Task details:
Identify each line in the entries below that contains the word "real", and copy every such line.

Material for this task:
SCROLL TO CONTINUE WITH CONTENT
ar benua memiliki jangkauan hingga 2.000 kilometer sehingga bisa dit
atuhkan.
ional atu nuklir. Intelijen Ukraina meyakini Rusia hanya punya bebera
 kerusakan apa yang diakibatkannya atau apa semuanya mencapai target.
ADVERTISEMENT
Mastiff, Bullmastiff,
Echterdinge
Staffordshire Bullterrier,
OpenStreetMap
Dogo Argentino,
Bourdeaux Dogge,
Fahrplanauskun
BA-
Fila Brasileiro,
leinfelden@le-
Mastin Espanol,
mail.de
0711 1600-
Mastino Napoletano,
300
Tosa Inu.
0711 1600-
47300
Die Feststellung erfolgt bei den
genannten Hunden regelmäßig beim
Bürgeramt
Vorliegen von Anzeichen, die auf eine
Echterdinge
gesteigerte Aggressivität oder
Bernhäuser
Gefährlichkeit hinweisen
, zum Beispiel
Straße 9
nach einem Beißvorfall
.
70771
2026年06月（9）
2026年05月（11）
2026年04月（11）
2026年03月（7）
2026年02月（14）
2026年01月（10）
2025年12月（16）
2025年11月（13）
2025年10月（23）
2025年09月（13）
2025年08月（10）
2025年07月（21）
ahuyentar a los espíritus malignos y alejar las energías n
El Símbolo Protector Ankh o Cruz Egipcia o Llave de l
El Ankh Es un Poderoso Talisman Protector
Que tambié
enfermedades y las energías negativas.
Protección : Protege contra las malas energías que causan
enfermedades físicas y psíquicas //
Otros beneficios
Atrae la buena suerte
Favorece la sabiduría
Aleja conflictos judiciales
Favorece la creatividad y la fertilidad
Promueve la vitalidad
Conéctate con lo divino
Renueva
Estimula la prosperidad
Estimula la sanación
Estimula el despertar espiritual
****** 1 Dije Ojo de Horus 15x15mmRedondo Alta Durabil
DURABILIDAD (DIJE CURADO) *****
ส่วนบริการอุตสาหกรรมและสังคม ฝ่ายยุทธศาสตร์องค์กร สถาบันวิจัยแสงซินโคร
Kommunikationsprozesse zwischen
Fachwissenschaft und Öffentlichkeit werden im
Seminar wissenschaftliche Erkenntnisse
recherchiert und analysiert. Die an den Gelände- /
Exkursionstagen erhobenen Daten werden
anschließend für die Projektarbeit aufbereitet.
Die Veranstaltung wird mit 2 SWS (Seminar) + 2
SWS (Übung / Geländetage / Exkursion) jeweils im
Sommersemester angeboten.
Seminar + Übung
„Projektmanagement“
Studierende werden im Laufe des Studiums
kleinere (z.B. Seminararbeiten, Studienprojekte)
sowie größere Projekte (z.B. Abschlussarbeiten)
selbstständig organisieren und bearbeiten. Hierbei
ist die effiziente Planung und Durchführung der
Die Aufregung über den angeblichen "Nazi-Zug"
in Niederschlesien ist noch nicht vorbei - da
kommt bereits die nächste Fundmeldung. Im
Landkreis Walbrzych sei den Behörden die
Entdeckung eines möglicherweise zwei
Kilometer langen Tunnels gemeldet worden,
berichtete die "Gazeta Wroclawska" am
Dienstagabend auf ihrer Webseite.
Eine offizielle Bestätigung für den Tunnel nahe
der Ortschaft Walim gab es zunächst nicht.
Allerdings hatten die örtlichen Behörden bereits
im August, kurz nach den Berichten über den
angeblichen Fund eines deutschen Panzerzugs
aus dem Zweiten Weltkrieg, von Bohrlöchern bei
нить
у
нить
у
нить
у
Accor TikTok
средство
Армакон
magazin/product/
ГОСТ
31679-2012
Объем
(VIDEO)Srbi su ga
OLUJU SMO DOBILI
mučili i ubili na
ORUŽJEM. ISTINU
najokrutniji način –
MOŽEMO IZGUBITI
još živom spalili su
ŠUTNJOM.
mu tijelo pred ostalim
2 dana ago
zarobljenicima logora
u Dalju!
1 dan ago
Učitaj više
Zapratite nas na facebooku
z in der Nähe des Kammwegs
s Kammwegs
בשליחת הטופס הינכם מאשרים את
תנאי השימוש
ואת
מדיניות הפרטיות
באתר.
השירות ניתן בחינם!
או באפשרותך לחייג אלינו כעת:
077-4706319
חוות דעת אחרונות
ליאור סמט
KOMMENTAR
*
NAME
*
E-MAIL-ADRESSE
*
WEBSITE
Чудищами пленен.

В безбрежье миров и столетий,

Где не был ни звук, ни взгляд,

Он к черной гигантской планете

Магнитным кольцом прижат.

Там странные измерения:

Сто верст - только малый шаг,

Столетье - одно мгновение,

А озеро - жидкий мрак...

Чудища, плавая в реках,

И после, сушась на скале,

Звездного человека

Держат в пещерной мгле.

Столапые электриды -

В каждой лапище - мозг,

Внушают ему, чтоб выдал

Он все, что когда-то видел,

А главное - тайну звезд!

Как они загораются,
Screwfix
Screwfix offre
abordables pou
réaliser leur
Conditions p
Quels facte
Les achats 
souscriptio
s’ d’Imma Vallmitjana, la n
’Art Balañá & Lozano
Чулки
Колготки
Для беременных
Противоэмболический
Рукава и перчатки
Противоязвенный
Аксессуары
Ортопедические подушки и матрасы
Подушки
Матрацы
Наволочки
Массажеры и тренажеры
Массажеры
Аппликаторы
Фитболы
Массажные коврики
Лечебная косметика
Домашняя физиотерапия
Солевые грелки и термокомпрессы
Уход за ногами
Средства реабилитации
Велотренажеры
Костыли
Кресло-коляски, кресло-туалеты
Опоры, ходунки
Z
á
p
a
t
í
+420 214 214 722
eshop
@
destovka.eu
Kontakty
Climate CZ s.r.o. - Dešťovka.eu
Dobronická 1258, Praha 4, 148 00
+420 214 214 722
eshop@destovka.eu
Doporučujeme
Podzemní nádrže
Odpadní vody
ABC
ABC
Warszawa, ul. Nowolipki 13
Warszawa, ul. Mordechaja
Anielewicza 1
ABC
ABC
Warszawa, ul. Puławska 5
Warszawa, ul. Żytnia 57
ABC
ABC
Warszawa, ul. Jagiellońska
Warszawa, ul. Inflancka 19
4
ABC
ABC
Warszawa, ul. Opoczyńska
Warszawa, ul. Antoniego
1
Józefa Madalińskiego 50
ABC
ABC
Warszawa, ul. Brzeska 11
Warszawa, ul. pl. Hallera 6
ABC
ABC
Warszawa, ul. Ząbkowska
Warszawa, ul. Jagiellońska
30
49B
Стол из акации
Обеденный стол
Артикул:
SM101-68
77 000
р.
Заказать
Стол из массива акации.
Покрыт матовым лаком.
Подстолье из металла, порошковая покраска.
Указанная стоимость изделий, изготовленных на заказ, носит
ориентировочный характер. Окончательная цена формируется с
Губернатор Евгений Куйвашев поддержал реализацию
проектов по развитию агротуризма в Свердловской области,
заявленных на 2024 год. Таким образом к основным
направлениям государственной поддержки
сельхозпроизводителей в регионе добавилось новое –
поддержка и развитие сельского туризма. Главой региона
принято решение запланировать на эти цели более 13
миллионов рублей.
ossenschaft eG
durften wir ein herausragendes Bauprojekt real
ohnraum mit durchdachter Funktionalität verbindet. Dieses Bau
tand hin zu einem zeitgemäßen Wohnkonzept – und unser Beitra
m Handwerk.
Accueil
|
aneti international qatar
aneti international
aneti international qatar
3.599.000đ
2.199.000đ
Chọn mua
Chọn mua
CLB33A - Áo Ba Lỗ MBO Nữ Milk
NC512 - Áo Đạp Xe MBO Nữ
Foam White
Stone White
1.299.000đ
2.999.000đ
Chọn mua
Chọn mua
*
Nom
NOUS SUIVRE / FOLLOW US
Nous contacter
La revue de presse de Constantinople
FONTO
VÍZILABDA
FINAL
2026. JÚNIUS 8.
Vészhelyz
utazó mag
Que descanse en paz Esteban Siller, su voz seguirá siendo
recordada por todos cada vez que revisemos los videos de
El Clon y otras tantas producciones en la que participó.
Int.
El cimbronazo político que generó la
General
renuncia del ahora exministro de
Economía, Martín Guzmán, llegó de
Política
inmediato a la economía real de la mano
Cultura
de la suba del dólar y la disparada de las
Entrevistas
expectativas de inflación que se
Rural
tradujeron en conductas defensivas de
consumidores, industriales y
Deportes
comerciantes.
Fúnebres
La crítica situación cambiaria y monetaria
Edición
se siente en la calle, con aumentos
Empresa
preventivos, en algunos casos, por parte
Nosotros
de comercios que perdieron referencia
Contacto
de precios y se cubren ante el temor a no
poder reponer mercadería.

Solution for this exercise:
durften wir ein herausragendes Bauprojekt real
inmediato a la economía real de la mano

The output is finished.